_SUPPLIED DATA_:
# # # #
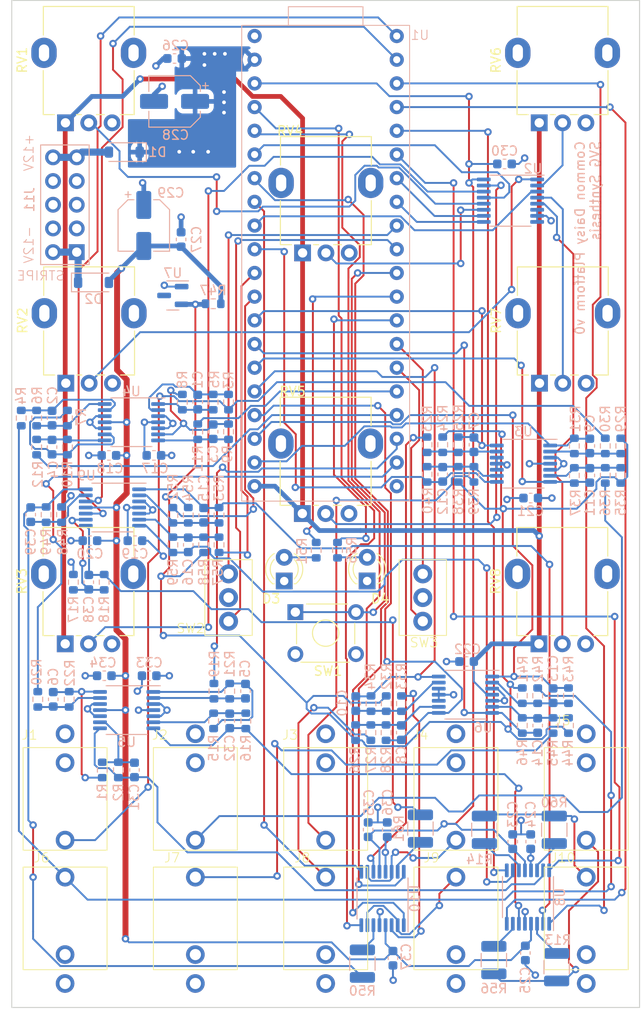
<source format=kicad_pcb>
(kicad_pcb (version 20221018) (generator pcbnew)

  (general
    (thickness 1.6)
  )

  (paper "A4")
  (layers
    (0 "F.Cu" signal)
    (1 "In1.Cu" signal)
    (2 "In2.Cu" signal)
    (31 "B.Cu" signal)
    (32 "B.Adhes" user "B.Adhesive")
    (33 "F.Adhes" user "F.Adhesive")
    (34 "B.Paste" user)
    (35 "F.Paste" user)
    (36 "B.SilkS" user "B.Silkscreen")
    (37 "F.SilkS" user "F.Silkscreen")
    (38 "B.Mask" user)
    (39 "F.Mask" user)
    (40 "Dwgs.User" user "User.Drawings")
    (41 "Cmts.User" user "User.Comments")
    (42 "Eco1.User" user "User.Eco1")
    (43 "Eco2.User" user "User.Eco2")
    (44 "Edge.Cuts" user)
    (45 "Margin" user)
    (46 "B.CrtYd" user "B.Courtyard")
    (47 "F.CrtYd" user "F.Courtyard")
    (48 "B.Fab" user)
    (49 "F.Fab" user)
    (50 "User.1" user)
    (51 "User.2" user)
    (52 "User.3" user)
    (53 "User.4" user)
    (54 "User.5" user)
    (55 "User.6" user)
    (56 "User.7" user)
    (57 "User.8" user)
    (58 "User.9" user)
  )

  (setup
    (stackup
      (layer "F.SilkS" (type "Top Silk Screen"))
      (layer "F.Paste" (type "Top Solder Paste"))
      (layer "F.Mask" (type "Top Solder Mask") (thickness 0.01))
      (layer "F.Cu" (type "copper") (thickness 0.035))
      (layer "dielectric 1" (type "prepreg") (thickness 0.1) (material "FR4") (epsilon_r 4.5) (loss_tangent 0.02))
      (layer "In1.Cu" (type "copper") (thickness 0.035))
      (layer "dielectric 2" (type "core") (thickness 1.24) (material "FR4") (epsilon_r 4.5) (loss_tangent 0.02))
      (layer "In2.Cu" (type "copper") (thickness 0.035))
      (layer "dielectric 3" (type "prepreg") (thickness 0.1) (material "FR4") (epsilon_r 4.5) (loss_tangent 0.02))
      (layer "B.Cu" (type "copper") (thickness 0.035))
      (layer "B.Mask" (type "Bottom Solder Mask") (thickness 0.01))
      (layer "B.Paste" (type "Bottom Solder Paste"))
      (layer "B.SilkS" (type "Bottom Silk Screen"))
      (copper_finish "None")
      (dielectric_constraints no)
    )
    (pad_to_mask_clearance 0)
    (pcbplotparams
      (layerselection 0x00010fc_ffffffff)
      (plot_on_all_layers_selection 0x0000000_00000000)
      (disableapertmacros false)
      (usegerberextensions false)
      (usegerberattributes true)
      (usegerberadvancedattributes true)
      (creategerberjobfile true)
      (dashed_line_dash_ratio 12.000000)
      (dashed_line_gap_ratio 3.000000)
      (svgprecision 4)
      (plotframeref false)
      (viasonmask false)
      (mode 1)
      (useauxorigin false)
      (hpglpennumber 1)
      (hpglpenspeed 20)
      (hpglpendiameter 15.000000)
      (dxfpolygonmode true)
      (dxfimperialunits true)
      (dxfusepcbnewfont true)
      (psnegative false)
      (psa4output false)
      (plotreference true)
      (plotvalue true)
      (plotinvisibletext false)
      (sketchpadsonfab false)
      (subtractmaskfromsilk false)
      (outputformat 1)
      (mirror false)
      (drillshape 0)
      (scaleselection 1)
      (outputdirectory "daisy_euro_gerbers/")
    )
  )

  (net 0 "")
  (net 1 "unconnected-(J1-PadTN)")
  (net 2 "unconnected-(J2-PadTN)")
  (net 3 "unconnected-(J3-PadTN)")
  (net 4 "unconnected-(J4-PadTN)")
  (net 5 "unconnected-(J5-PadTN)")
  (net 6 "unconnected-(J6-PadTN)")
  (net 7 "unconnected-(J7-PadTN)")
  (net 8 "unconnected-(J8-PadTN)")
  (net 9 "unconnected-(J9-PadTN)")
  (net 10 "unconnected-(J10-PadTN)")
  (net 11 "J1_cv_a_in")
  (net 12 "J6_cv_a_in")
  (net 13 "D0")
  (net 14 "D8")
  (net 15 "D9")
  (net 16 "D10")
  (net 17 "D11")
  (net 18 "D1")
  (net 19 "D2")
  (net 20 "D26")
  (net 21 "Net-(J5-PadT)")
  (net 22 "Net-(J10-PadT)")
  (net 23 "+3.3VA")
  (net 24 "GND")
  (net 25 "+3.3V")
  (net 26 "Net-(U9A--)")
  (net 27 "audio_out_0")
  (net 28 "audio_out_1")
  (net 29 "Net-(U4A--)")
  (net 30 "Net-(U4C--)")
  (net 31 "Net-(C1-Pad1)")
  (net 32 "Net-(C2-Pad1)")
  (net 33 "Net-(U4D--)")
  (net 34 "Net-(U4B--)")
  (net 35 "Net-(C3-Pad1)")
  (net 36 "Net-(C4-Pad1)")
  (net 37 "in_0")
  (net 38 "in_1")
  (net 39 "/cv/pot_1")
  (net 40 "/cv/pot_5")
  (net 41 "/cv/pot_2")
  (net 42 "/cv/pot_6")
  (net 43 "/cv/pot_3")
  (net 44 "/cv/pot_7")
  (net 45 "/cv/pot_4")
  (net 46 "/cv/pot_8")
  (net 47 "A3_D18")
  (net 48 "D14")
  (net 49 "D13")
  (net 50 "A2_D17")
  (net 51 "Net-(C5-Pad1)")
  (net 52 "Net-(C6-Pad1)")
  (net 53 "out_0")
  (net 54 "Net-(U5A--)")
  (net 55 "out_1")
  (net 56 "Net-(U5B--)")
  (net 57 "Net-(U3D--)")
  (net 58 "-10V")
  (net 59 "Net-(U6C--)")
  (net 60 "Net-(U3A--)")
  (net 61 "Net-(U6D--)")
  (net 62 "Net-(U3B--)")
  (net 63 "Net-(U3C--)")
  (net 64 "Net-(U6A--)")
  (net 65 "Net-(U6B--)")
  (net 66 "-12V")
  (net 67 "A0_D15")
  (net 68 "A1_D16")
  (net 69 "A4_D19")
  (net 70 "A5_D20")
  (net 71 "A7_D22")
  (net 72 "A8_D23")
  (net 73 "A9_D24")
  (net 74 "A10_D25")
  (net 75 "+12V")
  (net 76 "cv_in_6")
  (net 77 "cv_in_5")
  (net 78 "cv_in_7")
  (net 79 "cv_in_2")
  (net 80 "cv_in_4")
  (net 81 "cv_in_3")
  (net 82 "cv_out_0")
  (net 83 "cv_out_1")
  (net 84 "A6_D21")
  (net 85 "A11_D28")
  (net 86 "Net-(U5D--)")
  (net 87 "Net-(U5C--)")
  (net 88 "Net-(U9B--)")
  (net 89 "Net-(D1-A)")
  (net 90 "Net-(D2-K)")
  (net 91 "Net-(U9C--)")
  (net 92 "Net-(U9D--)")
  (net 93 "D3")
  (net 94 "Net-(D3-A)")
  (net 95 "Net-(D4-A)")
  (net 96 "Net-(J9-PadT)")
  (net 97 "D29")
  (net 98 "D30")
  (net 99 "D4")
  (net 100 "D12")
  (net 101 "D5")
  (net 102 "D6")
  (net 103 "D7")
  (net 104 "gate_out_0")
  (net 105 "Net-(C39-Pad1)")
  (net 106 "Net-(J4-PadT)")
  (net 107 "Net-(R13-Pad1)")
  (net 108 "Net-(R14-Pad1)")
  (net 109 "gate_out_1")
  (net 110 "Net-(R56-Pad1)")
  (net 111 "Net-(R60-Pad1)")
  (net 112 "Net-(C38-Pad1)")
  (net 113 "D27")

  (footprint "synthesis:thonkiconn" (layer "F.Cu") (at 49.53 128.27 180))

  (footprint "LED_THT:LED_D3.0mm" (layer "F.Cu") (at 59.055 105.415 90))

  (footprint "Button_Switch_THT:SW_TH_Tactile_Omron_B3F-10xx" (layer "F.Cu") (at 60.25 108.748))

  (footprint "Potentiometer_THT:Potentiometer_Alpha_RD901F-40-00D_Single_Vertical" (layer "F.Cu") (at 35.64 84.208 90))

  (footprint "synthesis:thonkiconn" (layer "F.Cu") (at 49.53 142.08))

  (footprint "synthesis:thonkiconn" (layer "F.Cu") (at 35.56 128.27 180))

  (footprint "synthesis:thonkiconn" (layer "F.Cu") (at 63.5 142.08))

  (footprint "Potentiometer_THT:Potentiometer_Alpha_RD901F-40-00D_Single_Vertical" (layer "F.Cu") (at 86.4 56.295 90))

  (footprint "synthesis:thonkiconn" (layer "F.Cu") (at 77.47 128.27 180))

  (footprint "Potentiometer_THT:Potentiometer_Alpha_RD901F-40-00D_Single_Vertical" (layer "F.Cu") (at 35.574 112.148 90))

  (footprint "synthesis:subminiature_toggle_spdt_mom" (layer "F.Cu") (at 53.086 107.188 -90))

  (footprint "synthesis:subminiature_toggle_spdt_mom" (layer "F.Cu") (at 73.914 107.188 -90))

  (footprint "synthesis:thonkiconn" (layer "F.Cu") (at 91.44 142.08))

  (footprint "synthesis:thonkiconn" (layer "F.Cu") (at 35.56 142.08))

  (footprint "Potentiometer_THT:Potentiometer_Alpha_RD901F-40-00D_Single_Vertical" (layer "F.Cu") (at 86.426 84.211 90))

  (footprint "LED_THT:LED_D3.0mm" (layer "F.Cu") (at 67.945 105.41 90))

  (footprint "Potentiometer_THT:Potentiometer_Alpha_RD901F-40-00D_Single_Vertical" (layer "F.Cu") (at 61.026 70.241 90))

  (footprint "synthesis:thonkiconn" (layer "F.Cu") (at 77.47 142.08))

  (footprint "synthesis:thonkiconn" (layer "F.Cu") (at 91.44 128.27 180))

  (footprint "Potentiometer_THT:Potentiometer_Alpha_RD901F-40-00D_Single_Vertical" (layer "F.Cu") (at 35.6 56.295 90))

  (footprint "Potentiometer_THT:Potentiometer_Alpha_RD901F-40-00D_Single_Vertical" (layer "F.Cu") (at 61 98.181 90))

  (footprint "synthesis:thonkiconn" (layer "F.Cu") (at 63.5 128.27 180))

  (footprint "Potentiometer_THT:Potentiometer_Alpha_RD901F-40-00D_Single_Vertical" (layer "F.Cu") (at 86.374 112.148 90))

  (footprint "synthesis:eurorack_10" (layer "B.Cu") (at 34.27 59.998 180))

  (footprint "Resistor_SMD:R_0603_1608Metric" (layer "B.Cu") (at 62.484 102.108 90))

  (footprint "Resistor_SMD:R_0603_1608Metric" (layer "B.Cu") (at 33.528 98.298 90))

  (footprint "Resistor_SMD:R_0603_1608Metric" (layer "B.Cu") (at 87.884 120.904 90))

  (footprint "Capacitor_SMD:C_0603_1608Metric" (layer "B.Cu") (at 91.821 94.094 90))

  (footprint "Capacitor_SMD:C_0603_1608Metric" (layer "B.Cu") (at 50.419 98.362 -90))

  (footprint "Resistor_SMD:R_0603_1608Metric" (layer "B.Cu") (at 89.535 117.7036 90))

  (footprint "Resistor_SMD:R_0603_1608Metric" (layer "B.Cu") (at 93.480625 90.932 -90))

  (footprint "Package_SO:TSSOP-14_4.4x5mm_P0.65mm" (layer "B.Cu") (at 42.164 119.253 180))

  (footprint "Resistor_SMD:R_0603_1608Metric" (layer "B.Cu") (at 90.161375 90.932 90))

  (footprint "Capacitor_SMD:C_1210_3225Metric" (layer "B.Cu") (at 67.437 146.431 90))

  (footprint "Capacitor_SMD:C_0603_1608Metric" (layer "B.Cu") (at 38.1 105.537 -90))

  (footprint "Package_SO:TSSOP-14_4.4x5mm_P0.65mm" (layer "B.Cu") (at 40.64 97.536 180))

  (footprint "Resistor_SMD:R_0603_1608Metric" (layer "B.Cu") (at 90.161375 94.094 -90))

  (footprint "Capacitor_SMD:C_0603_1608Metric" (layer "B.Cu") (at 47.3 49.4 180))

  (footprint "Capacitor_SMD:C_0603_1608Metric" (layer "B.Cu") (at 85.482332 133.35 90))

  (footprint "Resistor_SMD:R_0603_1608Metric" (layer "B.Cu") (at 68.362286 118.555 90))

  (footprint "Resistor_SMD:R_0603_1608Metric" (layer "B.Cu") (at 53.213 117.221 90))

  (footprint "Resistor_SMD:R_0603_1608Metric" (layer "B.Cu") (at 48.768 98.362 -90))

  (footprint "Resistor_SMD:R_0603_1608Metric" (layer "B.Cu") (at 95.14025 94.094 90))

  (footprint "Resistor_SMD:R_0603_1608Metric" (layer "B.Cu") (at 50.419 101.537 90))

  (footprint "Capacitor_SMD:C_0603_1608Metric" (layer "B.Cu") (at 43.053 101.092))

  (footprint "Resistor_SMD:R_0603_1608Metric" (layer "B.Cu") (at 48.133 86.233 90))

  (footprint "Capacitor_SMD:C_0603_1608Metric" (layer "B.Cu") (at 49.784 86.233 90))

  (footprint "Capacitor_SMD:C_0603_1608Metric" (layer "B.Cu") (at 86.233 120.904 90))

  (footprint "Resistor_SMD:R_0603_1608Metric" (layer "B.Cu") (at 53.086 86.233 90))

  (footprint "Capacitor_SMD:C_0603_1608Metric" (layer "B.Cu") (at 66.729429 118.555 -90))

  (footprint "Package_SO:TSSOP-14_4.4x5mm_P0.65mm" (layer "B.Cu") (at 42.672 88.392 180))

  (footprint "Capacitor_SMD:C_0603_1608Metric" (layer "B.Cu") (at 68.055 132.067 90))

  (footprint "Capacitor_SMD:C_0603_1608Metric" (layer "B.Cu") (at 44.577 115.57))

  (footprint "Resistor_SMD:R_0603_1608Metric" (layer "B.Cu") (at 53.086 89.408 -90))

  (footprint "Resistor_SMD:R_0603_1608Metric" (layer "B.Cu")
    (tstamp 52e48e3a-0353-41d3-9e74-40f38d058299)
    (at 76.049429 90.805 -90)
    (descr "Resistor SMD 0603 (1608 Metric), square (rectangular) end terminal, IPC_7351 nominal, (Body size source: IPC-SM-782 page 72, https://www.pcb-3d.com/wordpress/wp-content/uploads/ipc-sm-782a_amendme
... [1276988 chars truncated]
</source>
# # # #
_TO DO_: The lines to copy are those above that contain the string "Adhes".

_RESPONSE BOX_:
    (32 "B.Adhes" user "B.Adhesive")
    (33 "F.Adhes" user "F.Adhesive")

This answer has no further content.